If the name Kimberly King sounds familiar to you, there’s a reason. Serendipitously, King was the guest speaker at Southeastern’s annual Marketing Breakfast this past April. She is also a class of 1985 Southeastern alumna, who now resides in Tennessee.
Upon learning of the connection, Budden was shocked. “It was amazing when I saw the emails and realized that it was Kimberly King, who was our marketing speaker. I told Dan ‘I know that lady!’ …It’s amazing, I just met her in the spring,” he said.
King is not related to Louise Cantrelle, as she died in childbirth at the tender age of 21. However, Louis Ferchaud eventually remarried Caroline Jaufroid, and King is a direct descendent of this couple.
How the ring came to be buried where it was remains a mystery, though the men have a conjecture that the young couple may have lived there. “We’ve pulled out hundreds, if not thousands, of square nails from that property, which is a pretty good indicator that there was a building there,” explained Guidry. “So I think there was a house there that burned, and that’s how the jewelry got left there. That’s my theory, but we’ll never really know.”

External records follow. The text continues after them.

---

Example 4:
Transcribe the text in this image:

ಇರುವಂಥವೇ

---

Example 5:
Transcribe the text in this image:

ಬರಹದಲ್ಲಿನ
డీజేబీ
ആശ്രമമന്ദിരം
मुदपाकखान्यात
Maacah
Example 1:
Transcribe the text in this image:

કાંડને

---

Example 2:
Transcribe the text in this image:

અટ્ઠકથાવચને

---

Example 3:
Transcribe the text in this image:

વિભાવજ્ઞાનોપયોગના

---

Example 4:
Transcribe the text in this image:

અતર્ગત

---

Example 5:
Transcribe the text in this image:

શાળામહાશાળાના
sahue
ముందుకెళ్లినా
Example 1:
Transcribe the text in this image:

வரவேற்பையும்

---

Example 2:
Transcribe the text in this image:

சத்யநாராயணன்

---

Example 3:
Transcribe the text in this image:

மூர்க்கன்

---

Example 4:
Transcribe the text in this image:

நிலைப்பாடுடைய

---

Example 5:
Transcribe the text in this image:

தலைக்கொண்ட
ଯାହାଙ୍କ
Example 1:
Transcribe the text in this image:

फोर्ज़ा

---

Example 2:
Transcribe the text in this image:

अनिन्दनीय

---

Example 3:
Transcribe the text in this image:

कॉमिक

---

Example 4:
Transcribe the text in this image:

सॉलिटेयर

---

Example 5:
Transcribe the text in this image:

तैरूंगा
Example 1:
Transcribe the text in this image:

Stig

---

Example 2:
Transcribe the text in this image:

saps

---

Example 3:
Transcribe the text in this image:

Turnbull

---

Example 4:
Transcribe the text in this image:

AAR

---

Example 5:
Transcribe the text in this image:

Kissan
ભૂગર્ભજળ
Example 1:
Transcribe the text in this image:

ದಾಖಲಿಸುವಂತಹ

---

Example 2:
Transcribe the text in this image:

While the possibility—albeit rare—of finding buried gold objects might draw some people to metal detecting, the three friends all commented that the biggest thrill for them lies in the history. They take the time to conserve and study the past behind the pieces that they uncover and then generally keep or give them away. Most of the objects found are also not of much monetary value, but the men are genuinely awed with the historical significance and connection to the past the pieces represent. “It’s amazing to find something from 200 years ago, or longer, and I just don’t see myself selling it,” said Budden. “It’s part of history.”
So rather than keeping or selling the wedding band, the three friends traveled together to Tennessee in August to gift it to King—bringing to her a tangible piece of her own family’s history in the form of one extraordinary little gold ring.